12715-12718
INSURANCE CODE
SECTION 12715-12718
12715. If the board is unable to contract with participating health plans pursuant to Chapter 5 (commencing with Section 12720) the board shall issue or cause to be issued a policy of major risk medical coverage to subscribers. The policy may be offered directly by the program or by a participating health plan through a contract with the board. The contract may provide that the contracting health plan assumes full or partial risk for the cost of covered health services or that the contracting health plan undertakes only to provide administrative services.

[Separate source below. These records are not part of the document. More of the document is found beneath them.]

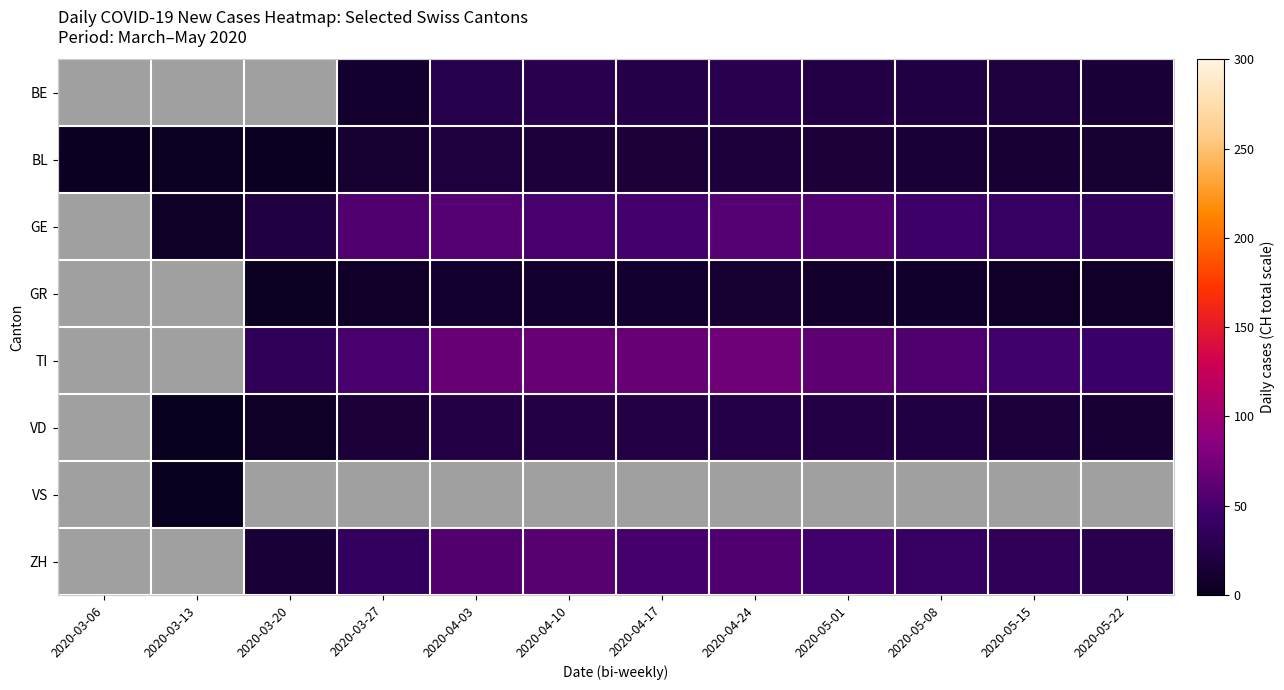

At which label does BE first exceed 18?

2020-04-03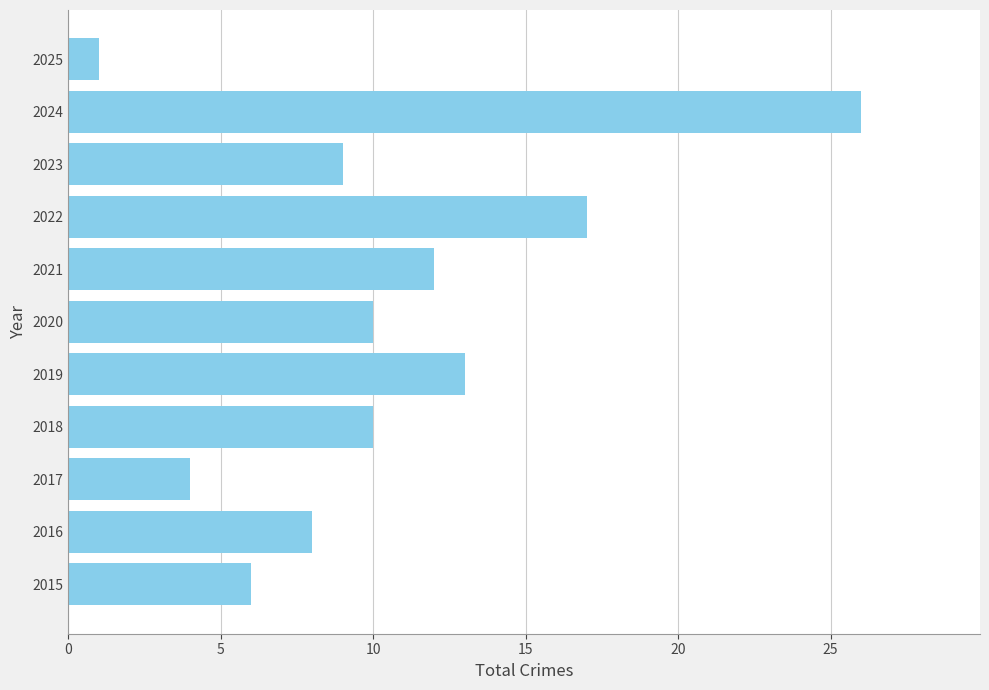

Reading bottom to top, transcribe all the data shown in this chart.

2015=6	2016=8	2017=4	2018=10	2019=13	2020=10	2021=12	2022=17	2023=9	2024=26	2025=1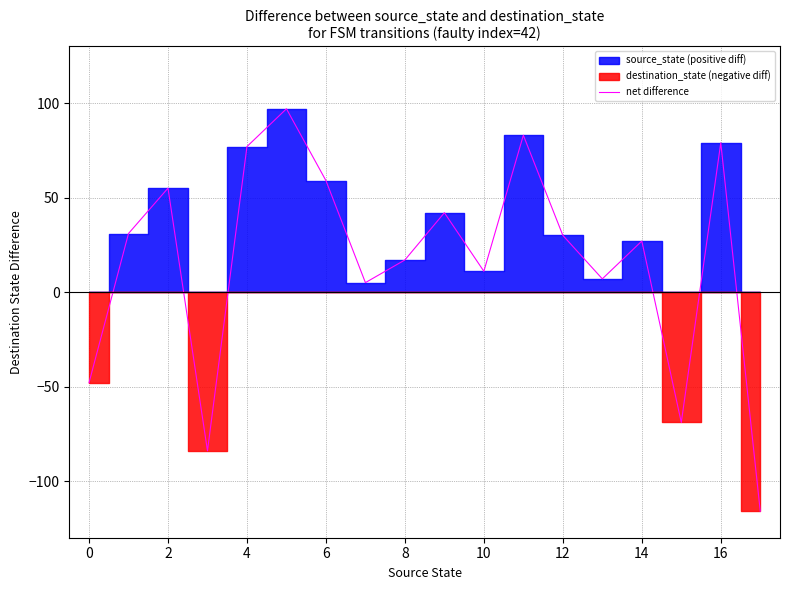

What is the average value?

17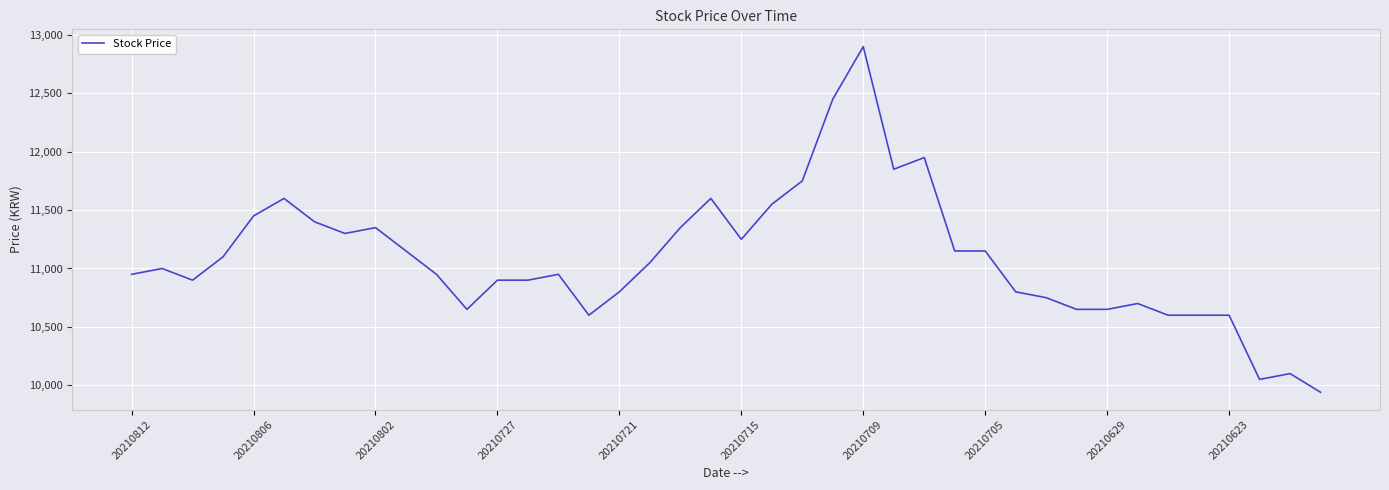

What is the maximum value shown in the chart?

12900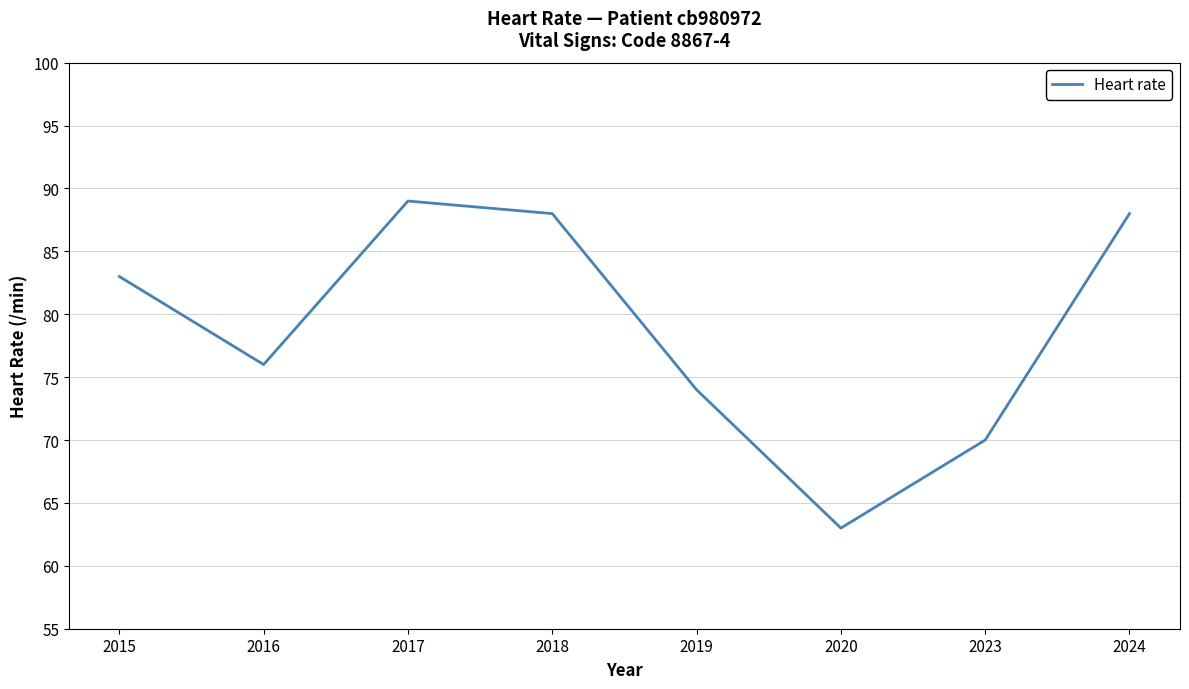

What is the average value?

79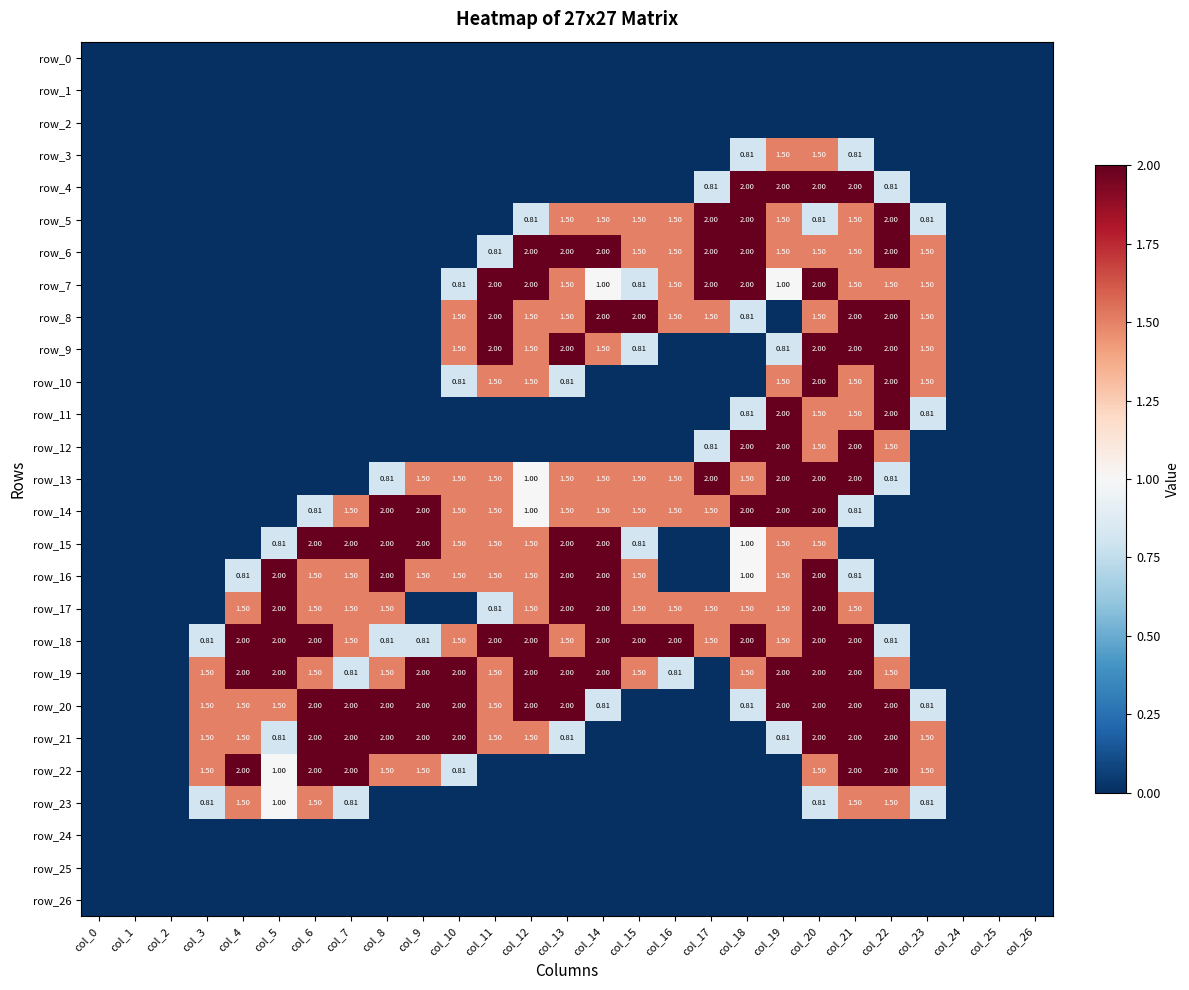

Is it true that row_12 equals 1.5 at col_22?

True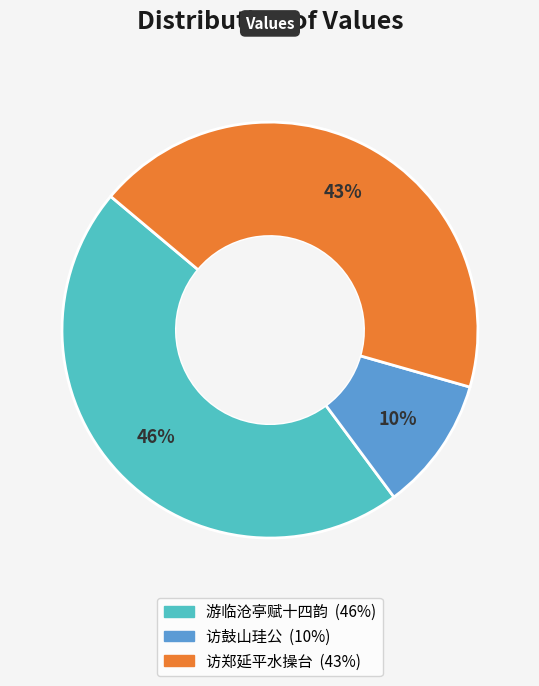

To the nearest percent, what is the difference between the largest and smallest slice percentages?

36%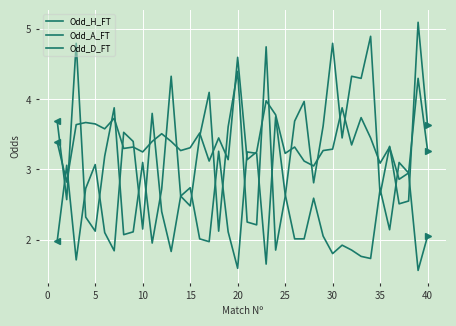

At which category does Odd_D_FT reach its first local peak?

10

The subscriber contribution under this chapter shall not exceed 125 percent of the standard average individual rate for comparable coverage as determined by the board. 12716. The program may place a lien on compensation or benefits recovered or recoverable by a subscriber from any party or parties responsible for the compensation or benefits for which benefits have been provided under a policy issued under this chapter or Chapter 5 (commencing with Section 12720). 12717. Except as provided in Article 3.5 (commencing with Section 14124.70) of Chapter 7 of Part 3 of Division 9 of the Welfare and Institutions Code, benefits received under this chapter or Chapter 5 (commencing with Section 12720) are in excess of and secondary to, any other form of health benefits coverage. 12718. Benefits under this chapter or Chapter 5 (commencing with Section 12720) shall be subject to required subscriber copayments and deductibles as the board may authorize. Any authorized copayments shall not exceed 25 percent and any authorized deductible shall not exceed an annual household deductible amount of five hundred dollars ($500). However, health plans not utilizing a deductible may be authorized to charge an office visit copayment of up to twenty-five dollars ($25). If the board contracts with participating health plans pursuant to Chapter 5 (commencing with Section 12720), copayments or deductibles shall be authorized in a manner consistent with the basic method of operation of the participating health plans. The aggregate amount of deductible and copayments payable annually under this section shall not exceed two thousand five hundred dollars ($2,500) for an individual and four thousand dollars ($4,000) for a family.